MATERIAL SHOWN: Begin

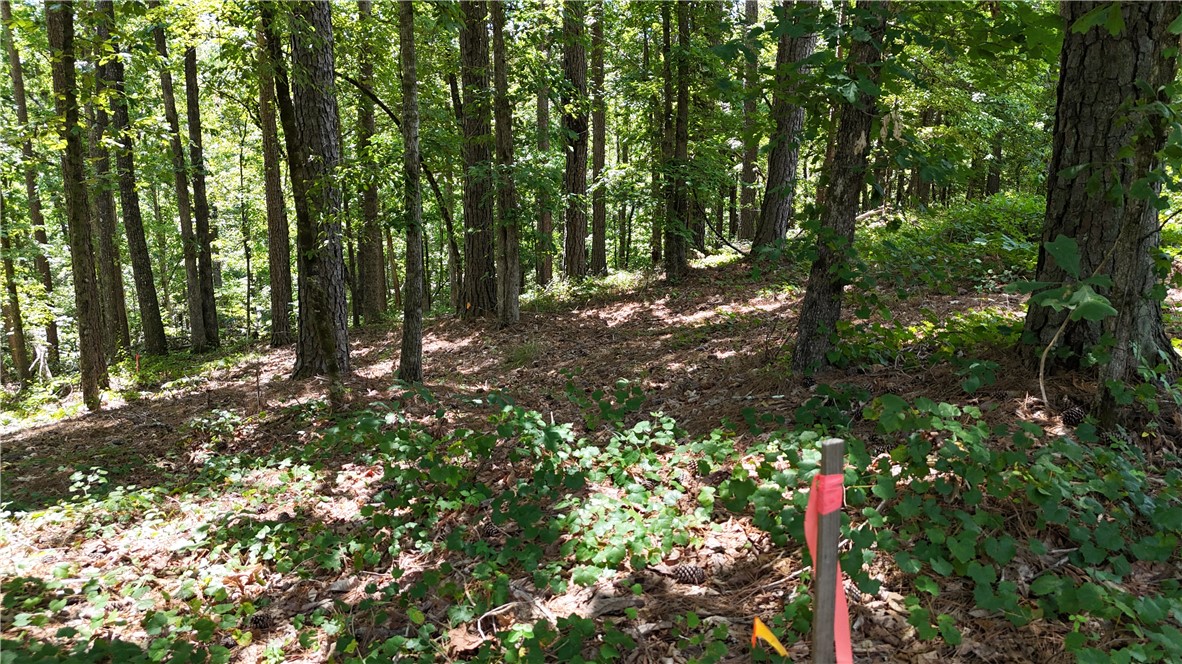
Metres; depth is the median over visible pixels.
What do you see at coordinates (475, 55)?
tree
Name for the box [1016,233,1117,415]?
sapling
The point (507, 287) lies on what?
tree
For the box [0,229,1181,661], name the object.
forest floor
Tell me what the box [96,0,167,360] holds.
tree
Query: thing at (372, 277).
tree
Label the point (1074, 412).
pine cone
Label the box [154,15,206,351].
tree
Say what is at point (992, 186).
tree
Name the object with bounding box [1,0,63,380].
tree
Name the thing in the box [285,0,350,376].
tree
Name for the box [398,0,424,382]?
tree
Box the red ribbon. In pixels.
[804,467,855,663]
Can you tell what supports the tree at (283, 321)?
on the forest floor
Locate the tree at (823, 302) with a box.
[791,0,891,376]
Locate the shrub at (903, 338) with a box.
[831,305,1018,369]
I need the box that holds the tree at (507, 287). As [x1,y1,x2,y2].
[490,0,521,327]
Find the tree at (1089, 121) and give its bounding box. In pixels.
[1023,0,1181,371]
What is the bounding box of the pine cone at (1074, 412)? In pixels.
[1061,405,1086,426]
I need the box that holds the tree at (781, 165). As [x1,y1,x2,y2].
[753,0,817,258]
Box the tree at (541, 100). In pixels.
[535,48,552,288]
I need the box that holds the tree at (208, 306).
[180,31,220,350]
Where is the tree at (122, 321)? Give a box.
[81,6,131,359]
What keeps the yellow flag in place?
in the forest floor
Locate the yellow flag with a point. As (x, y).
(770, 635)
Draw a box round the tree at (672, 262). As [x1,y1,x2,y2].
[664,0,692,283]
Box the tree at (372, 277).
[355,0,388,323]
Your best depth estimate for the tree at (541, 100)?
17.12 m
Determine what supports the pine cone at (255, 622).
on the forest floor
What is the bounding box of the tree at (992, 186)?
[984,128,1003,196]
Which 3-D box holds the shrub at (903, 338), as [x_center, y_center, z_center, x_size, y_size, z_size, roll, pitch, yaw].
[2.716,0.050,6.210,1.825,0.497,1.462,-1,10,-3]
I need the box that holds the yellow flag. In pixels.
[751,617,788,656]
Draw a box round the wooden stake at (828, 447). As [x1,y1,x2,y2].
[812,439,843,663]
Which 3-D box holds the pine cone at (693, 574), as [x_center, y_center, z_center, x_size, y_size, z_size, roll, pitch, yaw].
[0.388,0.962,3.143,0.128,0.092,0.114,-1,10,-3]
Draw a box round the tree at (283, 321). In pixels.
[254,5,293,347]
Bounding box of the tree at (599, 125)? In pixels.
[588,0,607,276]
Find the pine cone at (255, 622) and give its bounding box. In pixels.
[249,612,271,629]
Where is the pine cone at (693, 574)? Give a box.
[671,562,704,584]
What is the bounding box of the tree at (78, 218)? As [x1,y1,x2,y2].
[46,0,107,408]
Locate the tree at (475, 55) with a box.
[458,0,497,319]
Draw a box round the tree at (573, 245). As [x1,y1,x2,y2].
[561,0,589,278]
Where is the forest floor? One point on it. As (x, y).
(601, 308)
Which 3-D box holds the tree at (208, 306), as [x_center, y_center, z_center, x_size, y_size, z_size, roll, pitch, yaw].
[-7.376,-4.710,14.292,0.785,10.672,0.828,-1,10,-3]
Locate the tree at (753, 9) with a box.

MATERIAL SHOWN: End

§ **TASK STATEMENT**
The records shown above are to be repeated exactly, with the pictures left out.

§ **TASK SOLUTION**
Metres; depth is the median over visible pixels.
What do you see at coordinates (475, 55)?
tree
Name for the box [1016,233,1117,415]?
sapling
The point (507, 287) lies on what?
tree
For the box [0,229,1181,661], name the object.
forest floor
Tell me what the box [96,0,167,360] holds.
tree
Query: thing at (372, 277).
tree
Label the point (1074, 412).
pine cone
Label the box [154,15,206,351].
tree
Say what is at point (992, 186).
tree
Name the object with bounding box [1,0,63,380].
tree
Name the thing in the box [285,0,350,376].
tree
Name for the box [398,0,424,382]?
tree
Box the red ribbon. In pixels.
[804,467,855,663]
Can you tell what supports the tree at (283, 321)?
on the forest floor
Locate the tree at (823, 302) with a box.
[791,0,891,376]
Locate the shrub at (903, 338) with a box.
[831,305,1018,369]
I need the box that holds the tree at (507, 287). As [x1,y1,x2,y2].
[490,0,521,327]
Find the tree at (1089, 121) and give its bounding box. In pixels.
[1023,0,1181,371]
What is the bounding box of the pine cone at (1074, 412)? In pixels.
[1061,405,1086,426]
I need the box that holds the tree at (781, 165). As [x1,y1,x2,y2].
[753,0,817,258]
Box the tree at (541, 100). In pixels.
[535,48,552,288]
I need the box that holds the tree at (208, 306).
[180,31,220,350]
Where is the tree at (122, 321)? Give a box.
[81,6,131,359]
What keeps the yellow flag in place?
in the forest floor
Locate the yellow flag with a point. As (x, y).
(770, 635)
Draw a box round the tree at (672, 262). As [x1,y1,x2,y2].
[664,0,692,283]
Box the tree at (372, 277).
[355,0,388,323]
Your best depth estimate for the tree at (541, 100)?
17.12 m
Determine what supports the pine cone at (255, 622).
on the forest floor
What is the bounding box of the tree at (992, 186)?
[984,128,1003,196]
Which 3-D box holds the shrub at (903, 338), as [x_center, y_center, z_center, x_size, y_size, z_size, roll, pitch, yaw].
[2.716,0.050,6.210,1.825,0.497,1.462,-1,10,-3]
I need the box that holds the yellow flag. In pixels.
[751,617,788,656]
Draw a box round the wooden stake at (828, 447). As [x1,y1,x2,y2].
[812,439,843,663]
Which 3-D box holds the pine cone at (693, 574), as [x_center, y_center, z_center, x_size, y_size, z_size, roll, pitch, yaw].
[0.388,0.962,3.143,0.128,0.092,0.114,-1,10,-3]
Draw a box round the tree at (283, 321). In pixels.
[254,5,293,347]
Bounding box of the tree at (599, 125)? In pixels.
[588,0,607,276]
Find the pine cone at (255, 622) and give its bounding box. In pixels.
[249,612,271,629]
Where is the pine cone at (693, 574)? Give a box.
[671,562,704,584]
What is the bounding box of the tree at (78, 218)? As [x1,y1,x2,y2].
[46,0,107,408]
Locate the tree at (475, 55) with a box.
[458,0,497,319]
Draw a box round the tree at (573, 245). As [x1,y1,x2,y2].
[561,0,589,278]
Where is the forest floor? One point on it. As (x, y).
(601, 308)
Which 3-D box holds the tree at (208, 306), as [x_center, y_center, z_center, x_size, y_size, z_size, roll, pitch, yaw].
[-7.376,-4.710,14.292,0.785,10.672,0.828,-1,10,-3]
Locate the tree at (753, 9) with a box.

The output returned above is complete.